The 1868 English expedition against Emperor Tewodros and to take Meqdela, the biggest such campaign of the British Empire, was shown an “astonishing church carved into a rocky outcrop”. For a while, this was assumed by the outside world to be the only one of its kind in Tigray. As recently as 1963, when supposedly a full list of Ethiopia’s rock-hewn churches was published, only nine churches were recorded for Tigray. Since then, no less than 123 have been discovered, three-quarters of which are apparently still in use as normal parish churches or monastic communities.  Most of these are found along the Adigrat-Mekele road or else they can be reached from there.  At least a week is required to visit the most interesting of them. Wukro Cherkos rock-hewn church is definitely the most accessible in Tigray and one of the most impressive even though it falls a little short of being monolith.


This village is the site of the first Muslim settlement granted to Islamic refugees by the King of Axum at the time of Mohammed in 7th century AD.  The present day mosque is said to stand on the site of the original, also dating back to the 7th century.  The shrine has great significance to Ethiopian Muslims and is the focus of an annual pilgrimage and festival.


harar

No journey along Ethiopia’s fabled historic route would be complete without a visit to the medieval walled city of Harar, which stands amid green mountains on the east wall of the Great Rift Valley. Harar’s heritage is almost entirely Muslim and Oriental.

Harar has probably always had a great deal more in common with the Horn’s coastal culture than with the life of the highlands – and it retains to this day a certain redolence of the Orient. The most dominant features, apart from its strong encircling walls, is its rich and exciting market place - probably the most colorful in Ethiopia. Its Islamic character is best expressed in the Grand Mosques (Al Jami), which dominates the town.

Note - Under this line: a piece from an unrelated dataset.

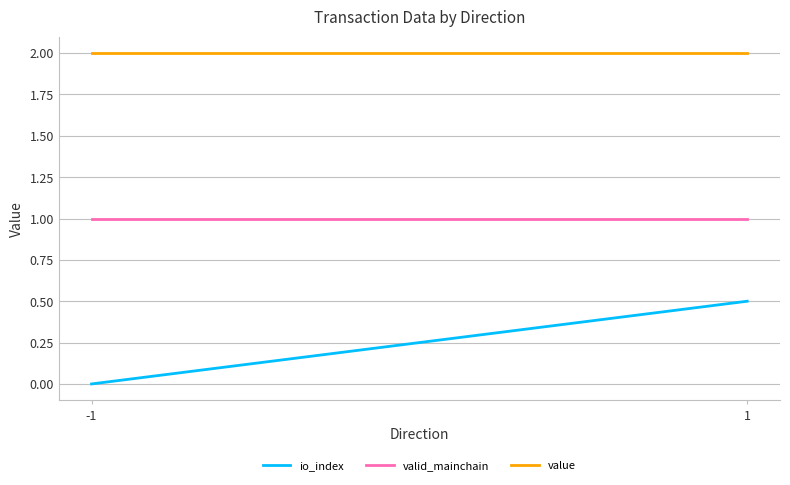

Rank the series by their maximum value, from highest to lowest.

value, valid_mainchain, io_index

Rightly renowned for its intricately worked filigree jewelry of silver, gold amber, Harar’s Megalo Guso market is also a center for beautiful baskets of woven grass, decorative wall-mats and bright shawls, as well as all the fruits, vegetables, spices and grains of the province. Harar’s five gates - the only means to enter or leave the city center - have been strongly guarded over the years.


dere

Today much bigger, more industrial and generally more commercial and enterprising than Harar, Dire Dawa is a fairly new city by Ethiopian standards. It came into being as a phenomenon of the Djibouti-Addis Ababa Railway line that reached Dire Dawa in 1902. The two cities are 54 km apart.